▸ **Exercise inputs**

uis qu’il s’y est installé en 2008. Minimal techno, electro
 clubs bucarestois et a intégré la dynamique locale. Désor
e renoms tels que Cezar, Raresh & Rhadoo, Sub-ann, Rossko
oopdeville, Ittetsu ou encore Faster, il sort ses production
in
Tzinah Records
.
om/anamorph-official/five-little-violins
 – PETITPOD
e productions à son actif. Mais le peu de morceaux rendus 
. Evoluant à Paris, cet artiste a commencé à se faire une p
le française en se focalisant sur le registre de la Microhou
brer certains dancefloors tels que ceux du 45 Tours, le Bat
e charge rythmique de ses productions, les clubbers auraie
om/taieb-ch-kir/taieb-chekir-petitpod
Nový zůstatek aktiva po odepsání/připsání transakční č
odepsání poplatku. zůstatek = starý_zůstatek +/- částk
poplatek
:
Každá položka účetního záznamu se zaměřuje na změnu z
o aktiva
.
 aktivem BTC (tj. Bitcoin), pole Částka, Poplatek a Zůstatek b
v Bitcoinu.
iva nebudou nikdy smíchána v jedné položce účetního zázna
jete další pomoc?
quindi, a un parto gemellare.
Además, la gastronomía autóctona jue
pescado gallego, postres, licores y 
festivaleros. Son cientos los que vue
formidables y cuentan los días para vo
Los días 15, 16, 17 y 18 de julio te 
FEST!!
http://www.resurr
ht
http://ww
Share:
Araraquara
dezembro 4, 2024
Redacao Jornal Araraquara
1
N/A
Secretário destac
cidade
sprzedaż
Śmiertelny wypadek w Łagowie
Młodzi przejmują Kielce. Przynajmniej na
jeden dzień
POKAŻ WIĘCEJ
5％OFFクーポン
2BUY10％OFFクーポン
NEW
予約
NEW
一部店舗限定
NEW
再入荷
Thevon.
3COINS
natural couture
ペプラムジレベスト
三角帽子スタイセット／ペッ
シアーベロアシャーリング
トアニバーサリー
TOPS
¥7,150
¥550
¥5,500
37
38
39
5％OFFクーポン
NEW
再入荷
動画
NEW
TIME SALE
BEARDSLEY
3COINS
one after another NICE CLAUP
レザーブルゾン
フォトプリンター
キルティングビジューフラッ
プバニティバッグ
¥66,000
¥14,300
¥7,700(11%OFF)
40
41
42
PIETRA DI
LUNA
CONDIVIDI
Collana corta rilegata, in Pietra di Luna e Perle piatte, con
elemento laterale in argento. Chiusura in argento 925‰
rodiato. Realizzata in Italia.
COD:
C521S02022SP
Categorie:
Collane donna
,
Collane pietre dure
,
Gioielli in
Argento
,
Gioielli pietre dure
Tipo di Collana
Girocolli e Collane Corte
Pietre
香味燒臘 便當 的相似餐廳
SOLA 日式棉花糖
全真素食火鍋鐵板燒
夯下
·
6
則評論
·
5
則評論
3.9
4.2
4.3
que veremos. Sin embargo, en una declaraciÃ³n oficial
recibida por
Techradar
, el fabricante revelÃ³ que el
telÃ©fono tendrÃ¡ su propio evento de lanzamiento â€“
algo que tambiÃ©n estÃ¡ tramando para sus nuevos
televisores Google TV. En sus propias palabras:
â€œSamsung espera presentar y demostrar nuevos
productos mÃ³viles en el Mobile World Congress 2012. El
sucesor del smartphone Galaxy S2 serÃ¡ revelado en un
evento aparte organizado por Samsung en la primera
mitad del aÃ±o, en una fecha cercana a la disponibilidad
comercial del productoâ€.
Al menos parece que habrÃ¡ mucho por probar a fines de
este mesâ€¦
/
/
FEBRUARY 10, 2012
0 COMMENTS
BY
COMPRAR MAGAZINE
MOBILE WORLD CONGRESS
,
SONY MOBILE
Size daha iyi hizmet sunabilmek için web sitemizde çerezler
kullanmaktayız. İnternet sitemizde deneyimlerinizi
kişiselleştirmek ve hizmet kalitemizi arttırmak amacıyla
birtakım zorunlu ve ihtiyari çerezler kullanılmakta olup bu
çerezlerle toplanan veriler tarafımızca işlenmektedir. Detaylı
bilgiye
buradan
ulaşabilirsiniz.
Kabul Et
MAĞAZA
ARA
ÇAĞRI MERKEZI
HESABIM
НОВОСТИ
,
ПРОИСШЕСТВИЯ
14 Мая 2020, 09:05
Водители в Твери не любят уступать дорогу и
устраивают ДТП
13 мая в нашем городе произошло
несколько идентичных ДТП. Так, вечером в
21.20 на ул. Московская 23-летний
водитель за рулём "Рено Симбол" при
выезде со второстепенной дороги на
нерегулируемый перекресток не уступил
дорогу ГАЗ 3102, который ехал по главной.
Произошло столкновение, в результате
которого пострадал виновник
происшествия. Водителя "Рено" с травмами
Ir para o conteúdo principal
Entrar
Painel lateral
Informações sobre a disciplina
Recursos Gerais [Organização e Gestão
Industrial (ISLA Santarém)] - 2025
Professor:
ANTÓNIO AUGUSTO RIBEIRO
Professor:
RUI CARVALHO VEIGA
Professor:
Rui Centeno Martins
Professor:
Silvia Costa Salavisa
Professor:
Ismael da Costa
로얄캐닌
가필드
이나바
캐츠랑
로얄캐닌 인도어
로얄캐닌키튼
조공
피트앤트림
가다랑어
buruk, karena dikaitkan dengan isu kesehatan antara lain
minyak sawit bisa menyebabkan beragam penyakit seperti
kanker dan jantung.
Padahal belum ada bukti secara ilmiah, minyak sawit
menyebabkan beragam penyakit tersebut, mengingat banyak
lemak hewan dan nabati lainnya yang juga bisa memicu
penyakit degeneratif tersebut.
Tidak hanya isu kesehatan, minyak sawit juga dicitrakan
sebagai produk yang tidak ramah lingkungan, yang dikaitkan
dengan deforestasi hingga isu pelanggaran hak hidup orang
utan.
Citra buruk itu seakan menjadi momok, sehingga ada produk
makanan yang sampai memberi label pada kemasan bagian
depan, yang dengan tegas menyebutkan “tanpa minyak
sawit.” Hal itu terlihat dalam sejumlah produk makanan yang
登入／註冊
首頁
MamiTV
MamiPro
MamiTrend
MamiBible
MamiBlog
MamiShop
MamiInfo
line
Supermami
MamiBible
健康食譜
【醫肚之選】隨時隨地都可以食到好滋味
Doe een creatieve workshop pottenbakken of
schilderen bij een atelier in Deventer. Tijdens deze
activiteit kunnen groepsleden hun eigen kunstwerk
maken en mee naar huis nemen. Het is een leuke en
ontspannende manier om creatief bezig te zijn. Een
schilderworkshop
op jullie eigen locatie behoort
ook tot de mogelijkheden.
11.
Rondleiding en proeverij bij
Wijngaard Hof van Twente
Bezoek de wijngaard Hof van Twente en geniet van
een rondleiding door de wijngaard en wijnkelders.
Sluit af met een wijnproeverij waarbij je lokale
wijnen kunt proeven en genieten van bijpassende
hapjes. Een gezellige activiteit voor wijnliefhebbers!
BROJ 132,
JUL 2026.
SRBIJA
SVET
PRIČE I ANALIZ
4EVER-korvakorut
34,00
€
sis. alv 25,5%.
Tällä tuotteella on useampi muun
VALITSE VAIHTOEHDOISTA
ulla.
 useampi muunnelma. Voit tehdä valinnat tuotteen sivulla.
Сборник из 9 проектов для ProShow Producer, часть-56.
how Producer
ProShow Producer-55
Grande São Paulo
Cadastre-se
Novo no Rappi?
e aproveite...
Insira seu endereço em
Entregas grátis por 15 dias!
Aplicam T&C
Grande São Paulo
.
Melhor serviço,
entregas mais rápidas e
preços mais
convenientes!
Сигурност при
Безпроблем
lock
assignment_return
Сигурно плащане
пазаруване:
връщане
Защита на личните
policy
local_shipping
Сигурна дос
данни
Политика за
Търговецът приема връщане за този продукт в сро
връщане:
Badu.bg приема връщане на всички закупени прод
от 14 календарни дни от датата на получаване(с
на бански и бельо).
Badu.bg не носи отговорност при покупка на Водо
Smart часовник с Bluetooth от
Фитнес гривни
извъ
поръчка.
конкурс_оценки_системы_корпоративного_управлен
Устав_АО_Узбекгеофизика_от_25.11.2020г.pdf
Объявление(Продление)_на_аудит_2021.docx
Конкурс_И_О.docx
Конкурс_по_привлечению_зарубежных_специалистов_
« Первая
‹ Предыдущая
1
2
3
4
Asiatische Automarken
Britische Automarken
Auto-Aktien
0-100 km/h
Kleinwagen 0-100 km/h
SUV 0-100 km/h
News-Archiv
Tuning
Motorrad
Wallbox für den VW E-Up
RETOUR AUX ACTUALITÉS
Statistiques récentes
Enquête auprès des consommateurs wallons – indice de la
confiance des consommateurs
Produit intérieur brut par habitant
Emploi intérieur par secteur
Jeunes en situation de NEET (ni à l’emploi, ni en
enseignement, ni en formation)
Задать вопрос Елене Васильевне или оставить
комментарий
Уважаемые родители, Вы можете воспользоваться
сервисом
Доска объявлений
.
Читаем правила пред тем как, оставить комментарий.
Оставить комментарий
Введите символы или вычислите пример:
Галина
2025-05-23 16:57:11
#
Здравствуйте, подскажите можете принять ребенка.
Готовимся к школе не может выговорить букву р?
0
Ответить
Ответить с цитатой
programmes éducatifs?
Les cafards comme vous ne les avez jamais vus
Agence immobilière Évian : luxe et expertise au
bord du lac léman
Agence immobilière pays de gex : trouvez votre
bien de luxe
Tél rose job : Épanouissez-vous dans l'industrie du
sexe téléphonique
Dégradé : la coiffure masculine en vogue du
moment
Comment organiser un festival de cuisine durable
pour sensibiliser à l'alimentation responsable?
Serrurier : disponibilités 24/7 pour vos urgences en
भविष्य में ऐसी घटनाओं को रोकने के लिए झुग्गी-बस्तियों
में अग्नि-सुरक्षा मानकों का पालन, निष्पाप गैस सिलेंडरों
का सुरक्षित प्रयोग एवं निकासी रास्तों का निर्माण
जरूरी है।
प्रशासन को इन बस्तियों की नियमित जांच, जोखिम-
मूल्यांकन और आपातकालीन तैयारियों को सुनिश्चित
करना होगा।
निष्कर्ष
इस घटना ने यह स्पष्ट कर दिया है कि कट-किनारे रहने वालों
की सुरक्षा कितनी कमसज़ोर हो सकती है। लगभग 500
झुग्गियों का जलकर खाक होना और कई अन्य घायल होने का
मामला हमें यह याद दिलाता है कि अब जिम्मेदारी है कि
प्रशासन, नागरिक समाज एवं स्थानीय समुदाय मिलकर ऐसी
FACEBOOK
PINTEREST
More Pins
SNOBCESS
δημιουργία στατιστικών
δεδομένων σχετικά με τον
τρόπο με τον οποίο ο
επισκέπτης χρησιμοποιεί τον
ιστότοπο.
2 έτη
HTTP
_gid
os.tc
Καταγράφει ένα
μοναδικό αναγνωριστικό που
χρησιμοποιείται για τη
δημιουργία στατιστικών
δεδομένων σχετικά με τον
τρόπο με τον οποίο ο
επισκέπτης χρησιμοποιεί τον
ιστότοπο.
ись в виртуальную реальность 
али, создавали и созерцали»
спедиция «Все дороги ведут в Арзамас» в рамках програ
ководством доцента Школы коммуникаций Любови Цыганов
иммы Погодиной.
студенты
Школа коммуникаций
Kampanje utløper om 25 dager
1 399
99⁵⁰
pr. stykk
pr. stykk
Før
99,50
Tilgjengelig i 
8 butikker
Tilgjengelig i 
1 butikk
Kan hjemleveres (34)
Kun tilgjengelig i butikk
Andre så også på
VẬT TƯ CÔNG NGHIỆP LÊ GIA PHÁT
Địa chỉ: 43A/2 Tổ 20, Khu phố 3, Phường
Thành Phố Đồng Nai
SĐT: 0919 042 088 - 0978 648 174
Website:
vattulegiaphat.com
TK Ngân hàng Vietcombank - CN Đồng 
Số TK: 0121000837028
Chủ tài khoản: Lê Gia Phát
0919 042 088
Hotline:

▸ **Exercise prompt**
Among the lines above, which ones include the word "beragam"? Copy them.

▸ **The answer**
minyak sawit bisa menyebabkan beragam penyakit seperti
menyebabkan beragam penyakit tersebut, mengingat banyak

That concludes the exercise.